As introduced by the Mississippi Hospital Association early this year, Medicaid Reform will be good for Mississippi. Modeled after the same plan put into Indiana law in 2014 by Vice President Mike Pence when he was Indiana governor. It has worked well for the conservative Republican led state.

Bottom line is that the cost of the reform program is born by the participants and hospitals. Participants pay a $20 per month premium.  To reduce overcrowding in our emergency rooms and encourage members to seek care in more appropriate settings, the plan requires a $100 co-pay for each unnecessary emergency room visit.  Participants by the way are those who are working, but earn too much to qualify for Medicaid but not enough (138 percent of the federal poverty level — $17,400 for an individual or $35,000 for a family of four) to be able to afford premiums of a healthcare plan through their employer or individually. Hospitals across the state will pick up the remaining cost of the insurance.

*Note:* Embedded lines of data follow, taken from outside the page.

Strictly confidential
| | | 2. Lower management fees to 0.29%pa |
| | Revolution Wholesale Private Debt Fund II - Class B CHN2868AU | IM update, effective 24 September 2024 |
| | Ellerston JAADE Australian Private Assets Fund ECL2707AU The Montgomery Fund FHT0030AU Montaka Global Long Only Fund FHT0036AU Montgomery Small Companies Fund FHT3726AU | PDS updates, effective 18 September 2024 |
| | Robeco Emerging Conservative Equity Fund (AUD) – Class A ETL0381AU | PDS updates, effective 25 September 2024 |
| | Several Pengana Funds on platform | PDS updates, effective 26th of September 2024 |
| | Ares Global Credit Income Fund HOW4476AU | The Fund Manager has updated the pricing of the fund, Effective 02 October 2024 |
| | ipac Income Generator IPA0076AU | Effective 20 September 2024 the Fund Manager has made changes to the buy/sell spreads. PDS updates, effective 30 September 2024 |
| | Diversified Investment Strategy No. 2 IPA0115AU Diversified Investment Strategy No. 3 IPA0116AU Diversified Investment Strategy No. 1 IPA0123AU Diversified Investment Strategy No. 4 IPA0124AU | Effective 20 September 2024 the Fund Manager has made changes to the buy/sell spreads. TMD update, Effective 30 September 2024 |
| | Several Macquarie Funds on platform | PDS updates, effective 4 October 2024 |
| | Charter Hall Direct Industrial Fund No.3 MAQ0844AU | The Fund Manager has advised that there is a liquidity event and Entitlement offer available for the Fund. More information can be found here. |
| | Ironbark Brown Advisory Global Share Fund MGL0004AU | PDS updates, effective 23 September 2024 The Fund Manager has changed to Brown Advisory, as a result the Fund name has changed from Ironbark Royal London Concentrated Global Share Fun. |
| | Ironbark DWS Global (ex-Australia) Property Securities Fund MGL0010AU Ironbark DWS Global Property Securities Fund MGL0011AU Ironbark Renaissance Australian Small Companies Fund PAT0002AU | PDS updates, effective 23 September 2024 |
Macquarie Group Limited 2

Mississippi taxpayers pay nothing!

How so you might ask? Well the payments by both the participants and the hospitals are matched 9 to 1 by the federal government resulting in an estimated $1.35 billion dollars annually to the Mississippi Division of Medicaid depending upon enrollment.  Funds then are then distributed to Mississippi hospitals and healthcare providers as payment for services provided. 

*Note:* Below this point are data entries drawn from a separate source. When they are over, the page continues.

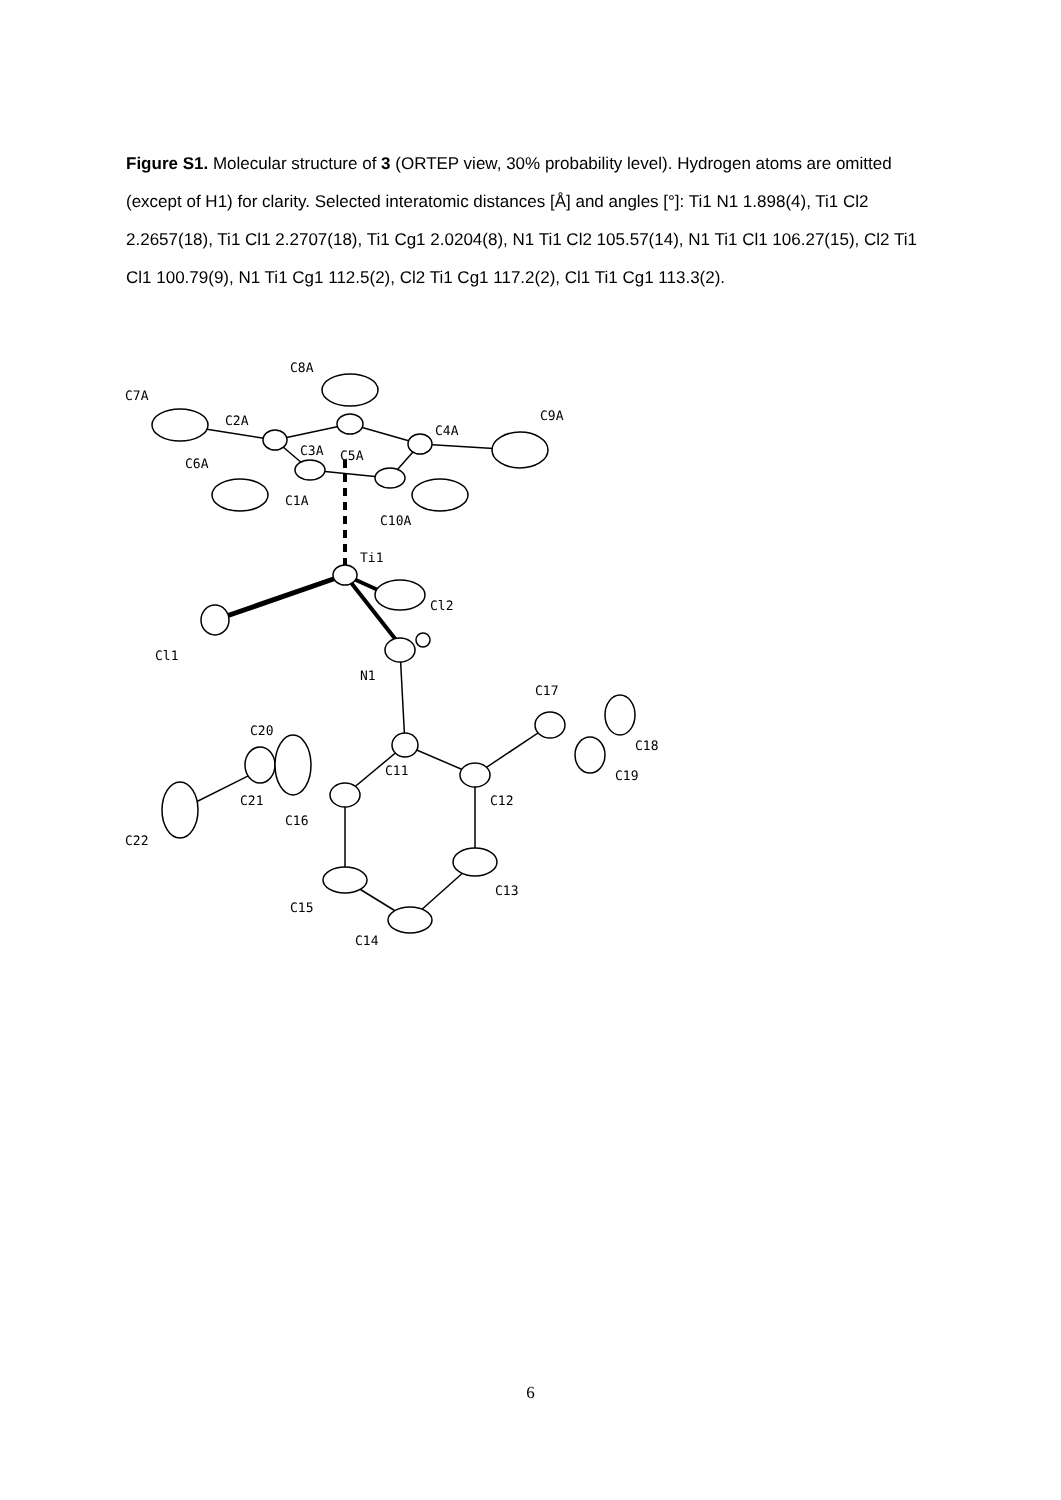Figure S1. Molecular structure of 3 (ORTEP view, 30% probability level). Hydrogen atoms are omitted (except of H1) for clarity. Selected interatomic distances [Å] and angles [°]: Ti1 N1 1.898(4), Ti1 Cl2 2.2657(18), Ti1 Cl1 2.2707(18), Ti1 Cg1 2.0204(8), N1 Ti1 Cl2 105.57(14), N1 Ti1 Cl1 106.27(15), Cl2 Ti1 Cl1 100.79(9), N1 Ti1 Cg1 112.5(2), Cl2 Ti1 Cg1 117.2(2), Cl1 Ti1 Cg1 113.3(2).
C8A
C7A
C2A
C4A
C9A
C3A
C5A
C6A
C1A
C10A
Ti1
Cl2
Cl1
N1
C17
C20
C18
C11
C19
C21
C12
C16
C22
C13
C15
C14
6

Beyond the numbers, Medicaid Reform is an economic development issue for Mississippi but more importantly for Southwest Mississippi. A recent study by Navigant reported that 31 hospitals in Mississippi are at financial risk of closing — nine of those hospitals, 29 percent, are located in Southwest Mississippi. KDMC is not on that list! But hospitals in Franklin, Lawrence, Jeff Davis, Walthall, Adams counties and others are on the list.

In the economic development arena attracting and recruiting industry becomes even more difficult if the medical community is weak. Industrial prospects do not just look at the home county but the surrounding counties too — not enough positive check marks for each and we miss the cut.

Call it what you want, Medicaid Reform or Medicaid Expansion, this state has reached critical mass in the health care industry. Our political leaders must honestly address it now.  Election years are always the best time to ask questions then voice your opinion at the ballot box.    

Bill Jacobs is a board member at KDMC and the former owner/publisher of The Daily Leader.